A symptom is something we feel, think, or do that is outside of our normal experience. It is when we realize that something is not right. With anxiety, there are typical physical, psychological, and behavioural symptoms.

In the body, anxiety usually presents itself through fast heart rate and shortness of breath, sweaty hands and foreheads with a mix of chills and overheating. Often people will feel tightness is the stomach or even sickness. It is common to shake and it is common to clench your muscles or jaw. These physical symptoms are all functions of your sympathetic nervous system responding to a perceived danger. It is your fight, flight or freeze response to something you understand as threatening, which brings us to thoughts.

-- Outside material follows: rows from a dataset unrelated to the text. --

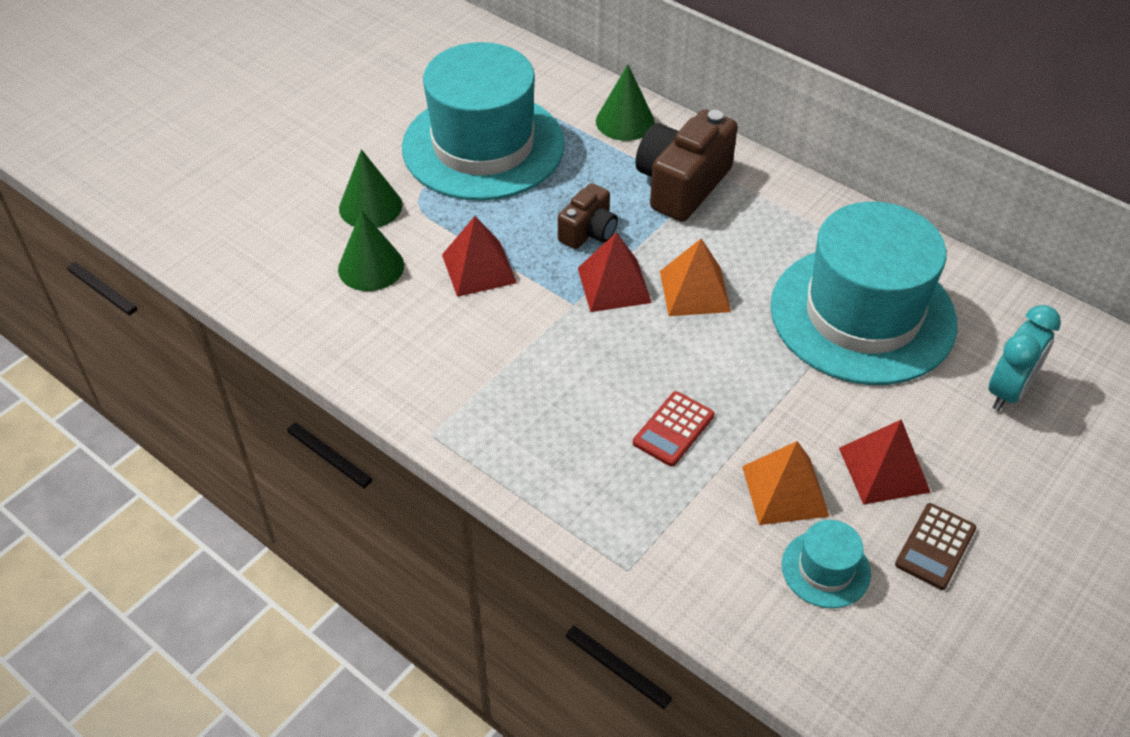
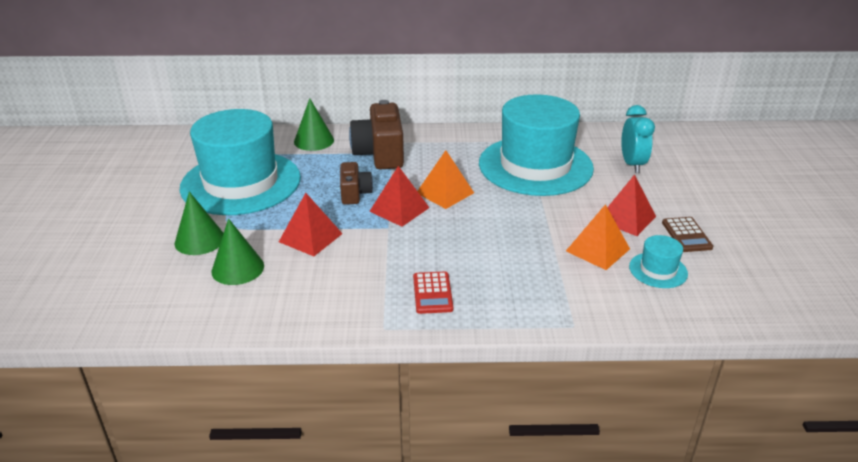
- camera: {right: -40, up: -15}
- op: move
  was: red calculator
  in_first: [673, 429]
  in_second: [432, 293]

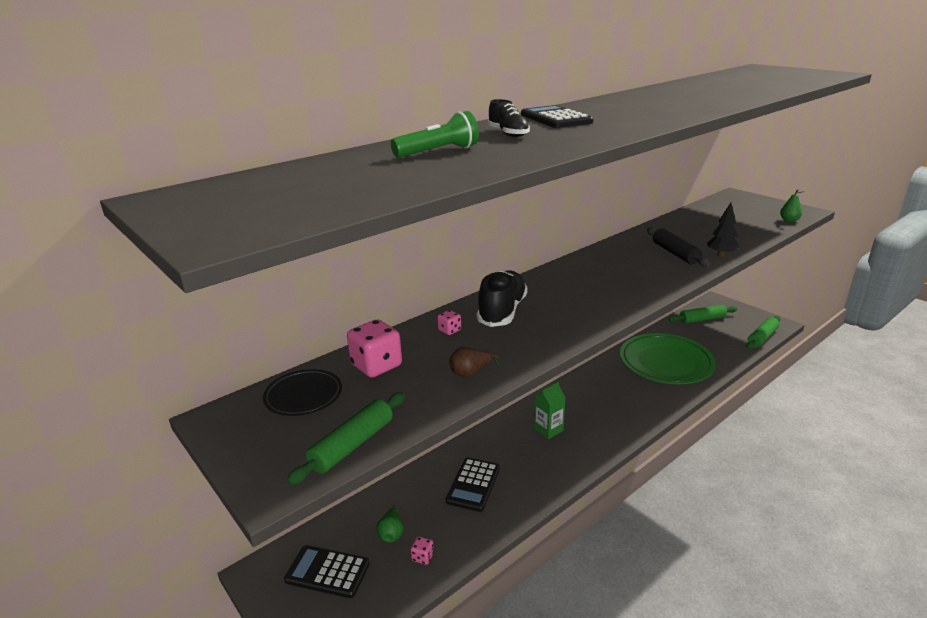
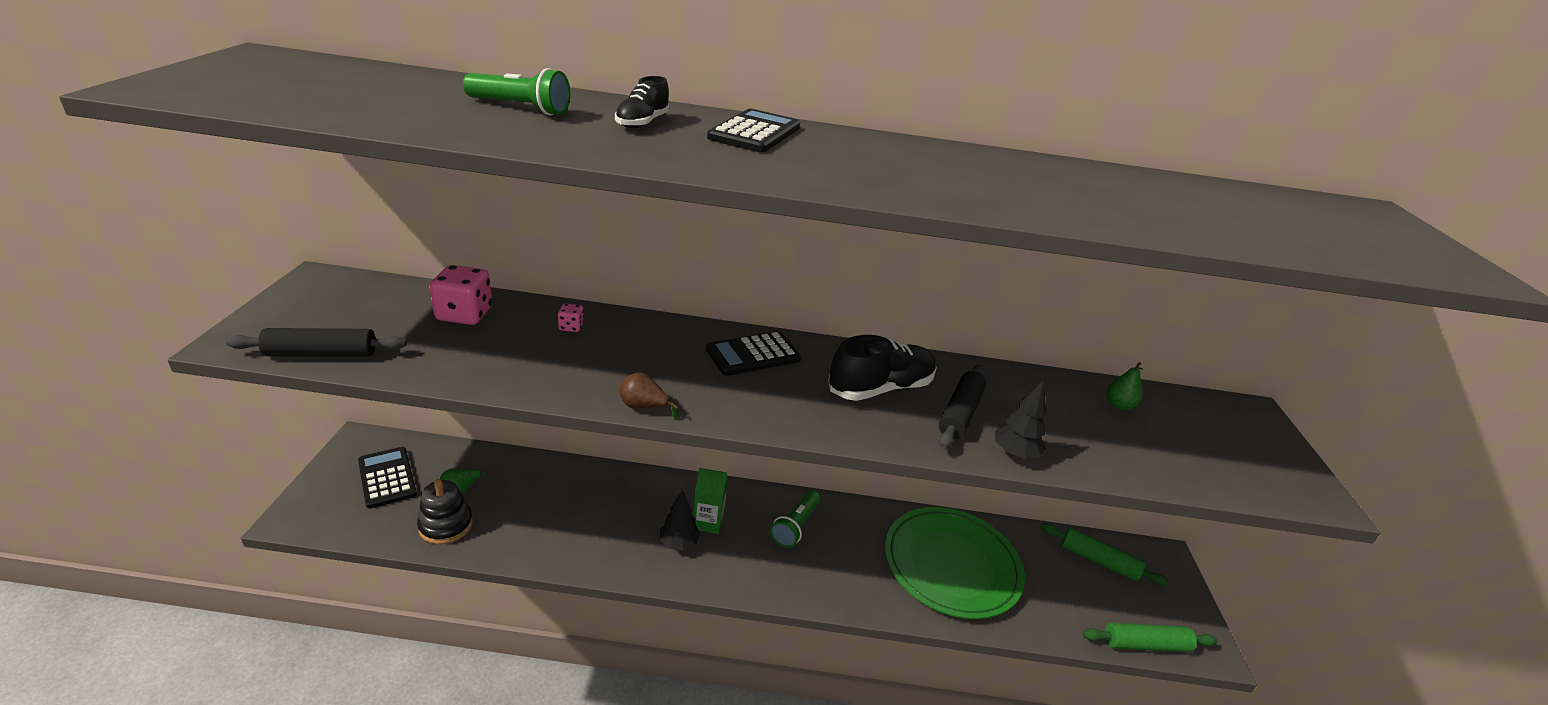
- camera: {right: 40, up: 5}
- op: recolor
  was: green rolling pin
  now: black rolling pin
  in_first: [352, 445]
  in_second: [321, 354]
- op: replace
  was: pink dice
  now: black stacking toy
  in_first: [422, 557]
  in_second: [446, 525]
- op: move
  was: brown pear
  in_first: [470, 373]
  in_second: [644, 407]
- op: insert
  now: black tree
  in_second: [678, 543]
- op: move
  was: black calculator
  in_first: [473, 484]
  in_second: [753, 354]
- op: insert
  now: green flashlight
  in_second: [795, 526]
- op: move
  was: black shoe
  in_first: [502, 311]
  in_second: [880, 388]
- op: move
  was: green pear
  in_first: [789, 220]
  in_second: [1118, 405]
- op: delete
  was: black plate
  in_first: [303, 395]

When we respond to actual danger with increased heart rate and increased muscle tension, it might help protect us -our stress response system evolved over millennia to keep us alive and healthy. The problem is when our stress response system overreacts based on our thoughts and belief, which at times can have a life of their own. Whether it is friends, grades, work, or getting sick, we can kick our stress response into high gear simply through our thoughts, and particularly through worrying about the future. This becomes a problem when we get stuck in non-helpful thought patters and begin creating scenarios in which we are either physically, psychological, or emotionally in danger or hurt.

And what is the most natural thing for us to do when we perceive danger, are worried about an event, and are experiencing physical symptoms such as dizziness, upset stomach, or shaking - we avoid the situation. While this can often help to reduce physical symptoms and negative thought patterns in the short run, avoiding situations that bring us worry can also intensify these feelings the next time around.

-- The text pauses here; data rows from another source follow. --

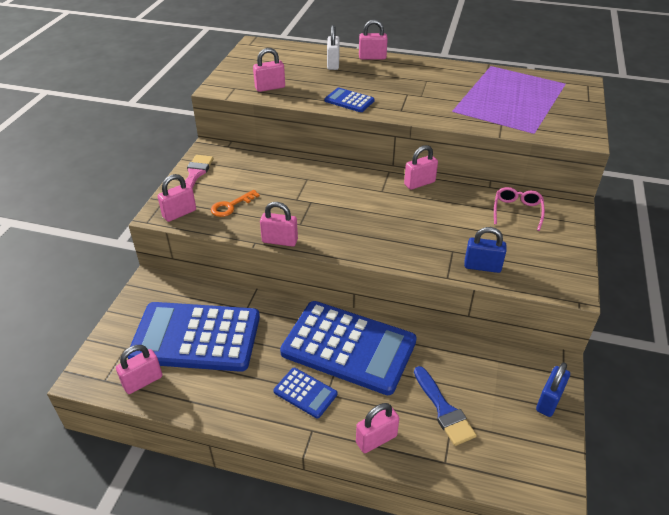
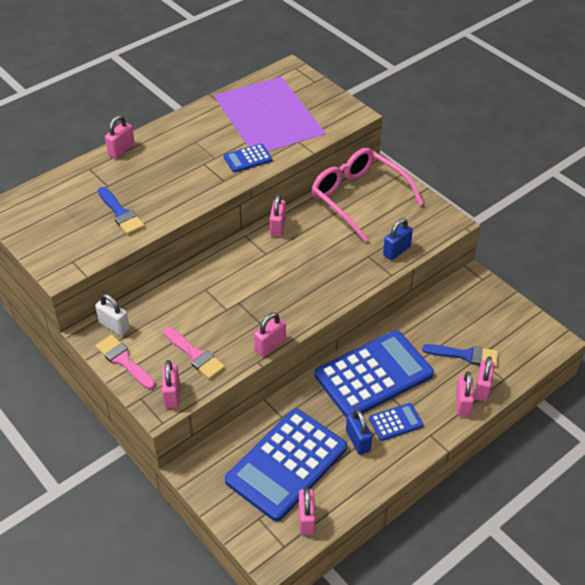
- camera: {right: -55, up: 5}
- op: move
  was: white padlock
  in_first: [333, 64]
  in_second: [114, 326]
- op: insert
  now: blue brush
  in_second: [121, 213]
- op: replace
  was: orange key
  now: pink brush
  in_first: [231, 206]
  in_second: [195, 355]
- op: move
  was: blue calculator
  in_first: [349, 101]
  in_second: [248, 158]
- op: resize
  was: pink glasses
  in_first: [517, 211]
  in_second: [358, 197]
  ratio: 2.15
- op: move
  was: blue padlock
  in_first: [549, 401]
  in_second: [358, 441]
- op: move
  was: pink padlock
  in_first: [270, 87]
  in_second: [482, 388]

There are many things you can do to treat these symptoms. First there are as lifestyle changes such as diet, sleep and exercise, breathing and relaxation techniques including mindfulness and yoga, or simply taking walks in nature. Second, you can address negative thoughts by challenging them or, paradoxically, learning to accept them. Lastly, through gradual desensitization -getting more comfortable through safe and successful experiences- you can be more at ease with what provokes your anxiety.

At a deeper level of the psyche, anxiety has a functional component. I like to think of this as what anxiety is trying to get us to pay attention to. You see in many cases the symptoms of anxiety are a sign that there is some aspect of our lives that needs attention. I will explore these in terms of woundings, unexpressed aspects of ourselves, and losses of connection.

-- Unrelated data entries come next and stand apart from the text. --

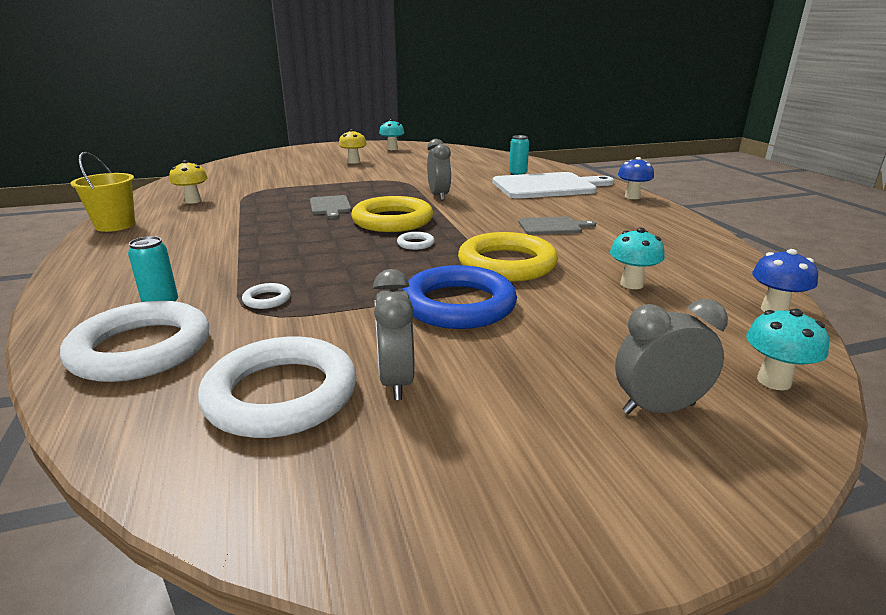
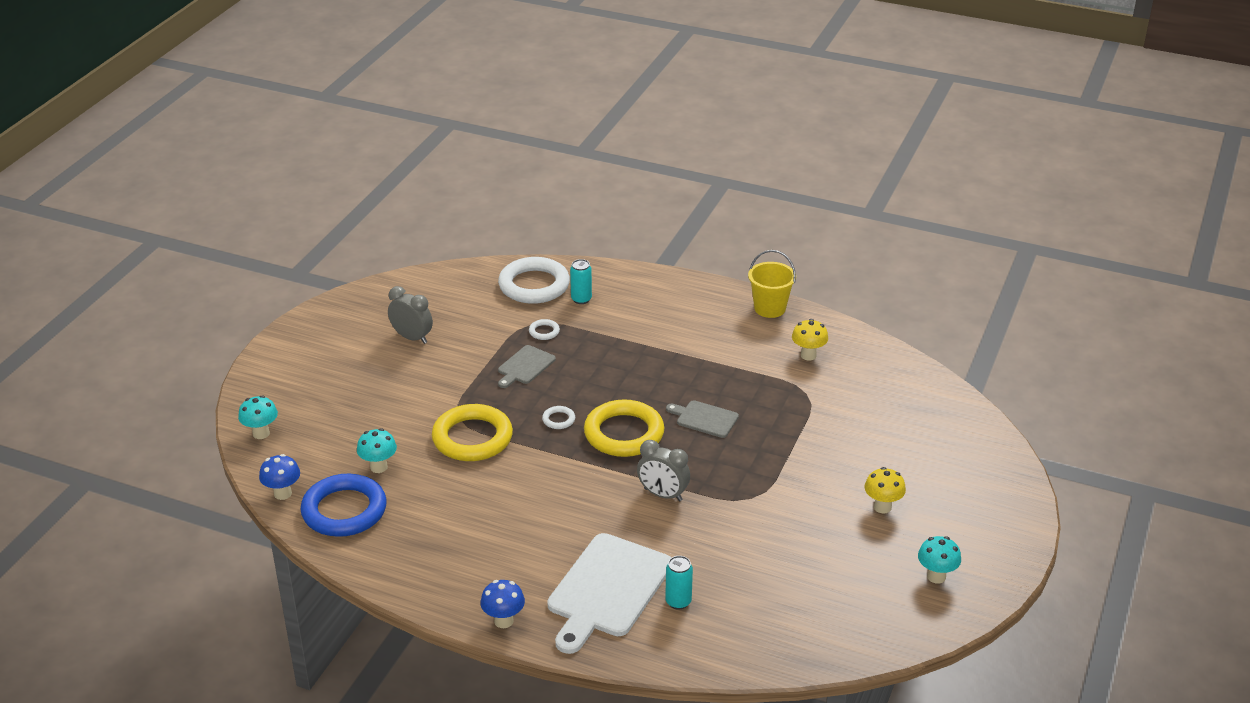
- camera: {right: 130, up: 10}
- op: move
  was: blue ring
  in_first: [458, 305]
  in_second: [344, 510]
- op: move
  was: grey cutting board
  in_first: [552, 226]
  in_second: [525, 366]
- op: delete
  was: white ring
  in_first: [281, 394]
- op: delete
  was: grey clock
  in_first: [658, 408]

All of us have had some negative experience in life, whether that is an experience of injury, embarrassment, or shame. Many of us have experienced a trauma, sometimes at the hands of someone close, and, because it pains us to return to the memories of these events, they have taken root at a deep level of our personality. Anxiety can sometimes be a sign that we are needing to return to these events in order to process them and integrate them in a new way. This can be scary and hence anxiety symptoms sometimes accompany the work of healing.

Second, all of us have parts of ourselves that we have not yet expressed. While the exploration of ourselves can be exciting, bringing out new parts of ourselves can be scary. These could be artistic and creative aspects of ourselves, it could be our sexuality or gender, or relating differently to people in our family. Learning to express parts of our unlived lives is a very common part of counselling and often brings a feelings a feeling of freedom and authenticity to replace fear.

Lastly, anxiety can be caused by a loss of connection to close people in our lives, to our natural environment, to our culture, to meaningful work, or to ourselves. Disconnection can happen for a variety of reasons and reconnection can be accompanied by feelings of uncomfort and apprehension. Learning to be open to relationships and vulnerable to what they bring, while keeping ourselves safe, is a hallmark of a full and happy life.

Through counselling and other healing practices, anxiety and other forms of distress can be turned into great teachers on the road to a more fulfilling life.